Re: feeling guilty overwhelmed and sad
I never said they will bend the rules.
If I ( we) don't try now, we will never know and will always regret.
If one day god forbid things become so severe we HAVE to leave where will we.go? If we are older and immigration laws tougher. I'm 29 still young. Later maybe too late.
And I'm.not afraid.of hard work. All.the non UK nationals who.apply for visas and get to the uk and work.hard. why can't we do that
I don't plan on.living with.my husband with my parents either
Rather than tough advice ( which Jolie and chicken briyani I really do appreciate and need) it would be better to encourage. It cannot be impossible or hard. And if I could move to even Islamabad I would. But husband isn't willing. So uk is only place he feels we can go
Also my brother has started a business last year my brother wants.my husband to work together with him
But there's no money being made at the moment
However business may be what.my husband would want to do although he would only have around 25k in sterling .
The whole of point of giving you a dose of reality in face of 'tough advice' is so you can tone down your sense of entitlement and stop deluding yourself with any feel good only workable on paper plans. After all that you've gone through, it is about time you stop thinking that you can always have your way.
Even now you are fooling yourself thinking that oh it doesn't have to be hard, well what if it ends up being hard? Or saying, we have kids, so my husband 'should be with me within a year'? I sincerely hope you are not feeding your husband all this. What if the process take good 3-4 years? Again, stop setting up these extreme expectations. There are women, who get married in Pakistan, get pregnant, leave their husbands behind, deliver the baby in the UK, and yet it does absolutely nothing to escalate their husband's application just because the woman has a child now. From what I gather, neither you nor your husband is recognised as a trained professional with a massive chance of straight forward employability or potential employer pushing for your case that it will speed up your application.
So tell your parents to immediately consult a good immigration lawyer, find out exactly what the minimum salary requirement is with two children in order to sponsor the spouse, how long do you need to be in full time employment before you can sponsor your husband. What are the accommodation requirement, do you need to show any particular amount of savings, etc etc. At this point, you should seriously just completely let go of the idea of getting any half decent and sustainable financial help with the benefits.

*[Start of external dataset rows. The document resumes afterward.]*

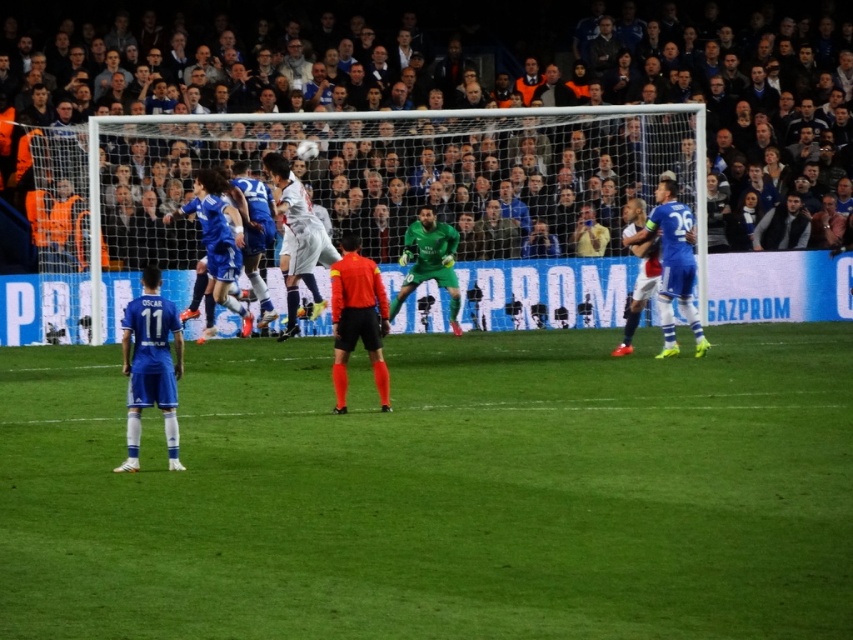
Question: Which point is closer to the camera?

Choices:
 (A) (173, 406)
 (B) (381, 396)
 (C) (670, 346)

Answer: (A)

Question: Which is nearer to the green grass football field at center?

Choices:
 (A) green matte/goalkeeper at center
 (B) blue jersey at right
 (C) orange jersey at center

Answer: (C)

Question: In this image, where is orange jersey at center located relative to green matte/goalkeeper at center?

Choices:
 (A) above
 (B) below

Answer: (B)

Question: Is orange jersey at center below green matte/goalkeeper at center?

Choices:
 (A) no
 (B) yes

Answer: (B)

Question: Which point is farther from the camera taking this photo?

Choices:
 (A) (86, 394)
 (B) (339, 330)

Answer: (A)

Question: Is blue jersey at lower left bigger than blue jersey at right?

Choices:
 (A) yes
 (B) no

Answer: (B)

Your brother has just started a business which isn't making any money for now, so don't think from making no money, he can suddenly find himself in a position to sponsor workers of South Asian countries. even for that, he needs to show certain amount of investment record, good record of profit for number of years, and all sorts of things like that. Again, stop building sand imaginary castles, things are no where as easy as you claim to be. You can find some comfort in ignorant advices on this board where a random person tells you that yay Nadz, go UK, just go, your in laws and their neighbours can follow you there whenever they like, it's not a problem. Of course it is a problem, this is not 70s, or even 2000s where any random relative can get a sponsor visa. Things have changed a lot. Your brother isn't making any money at moment, so I hope you are not thinking of living with your parents house with two kids without chipping in any money towards meeting the household expenses.
I have no problem with you going to UK. The whole forever bored and idle damsel in distress streak has to stop. In fact I think it might personally do you a lot good to come to UK, get a full time job, perhaps do another weekend job, manage your expenses, pay your bills, pay your rent and get a taste of life as a single working mother. It is high time you step into the real world where you don't have the luxury of maid ironing your clothes and fretting over the fact that how dare your elderly mother in law didn't make you a soup when you had a cold. Enough of all this, right?

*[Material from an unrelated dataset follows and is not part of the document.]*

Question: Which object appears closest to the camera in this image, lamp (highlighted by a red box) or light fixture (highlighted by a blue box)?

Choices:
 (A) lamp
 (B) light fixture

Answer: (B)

I honestly think all British girls - lurkers or members - thinking of marrying their imported cousins should read your threads for educational purposes. Your every thread is nothing less than an awareness bringing campaign. I'm not being mean here, but I honestly think, it is about time our community fixes itself. The young generation needs to learn some valuable lessons now. Too much emotional heartache and self created difficulties with such hasty marriages.